# Article (and pics) on Mexican biotopes..



## CjCichlid (Sep 14, 2005)

Came across this article and thought some of you may enjoy reading it.. or at the very least looking at the pics!

http://www.freshwater-biotopes.org/pages/page.asp?pid=167


----------



## skurj (Oct 30, 2011)

An excuse to go for a vacation, not much for the resorts meself!


----------



## dstuer (Mar 27, 2013)

I have been to half dozen of these cenotes and find them absolutely fascinating.
If you've always wanted to swim with, or see the fish you keep, in nature, and can't take the time, or afford the trip to far away places like Africa's rift, to me, this is the next best thing, especially if you're from the North America. 
Most the cenotes are easily accessible, don't require lots of equipment (a mask and snorkel will do), and a short ride from many hotels in the Riviera Maya area.
The cenotes below were a 5 minute walk across the highway from my hotel.

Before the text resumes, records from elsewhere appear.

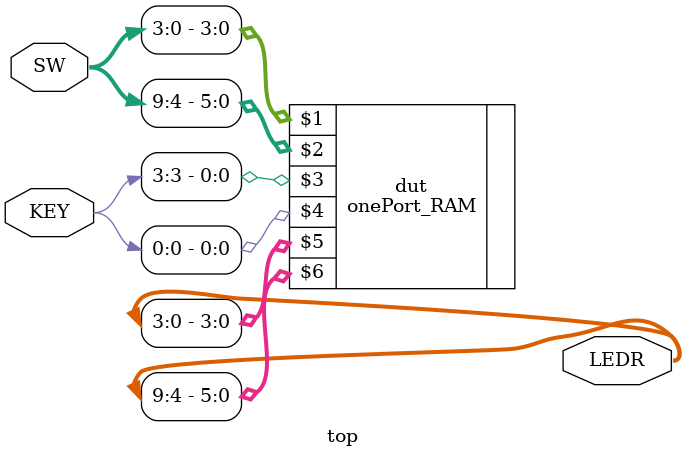
<source format=v>
module top (SW, KEY, LEDR);

    input wire [9:0] SW;        // DE-series switches
    input wire [3:0] KEY;       // DE-series pushbuttons

    output wire [9:0] LEDR;     // DE-series LEDs   

    onePort_RAM dut (SW[3:0], SW[9:4], KEY[3], KEY[0], LEDR[3:0], LEDR[9:4]);
 
endmodule


</source>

above shot from Cristalino in 2012
below from 2013 Rhamdia catfish, xCichlasoma uropthhalmus, Rocio octofasciata and Poecilia in a pond near cenote Azul


----------



## Iggy Newcastle (May 15, 2012)

Nice link Chris. Have to keep those areas in mind next time I'm down there.

dstuer: great pictures. Those dang coatis are everywhere! And to think I went snorkeling in the ocean...


----------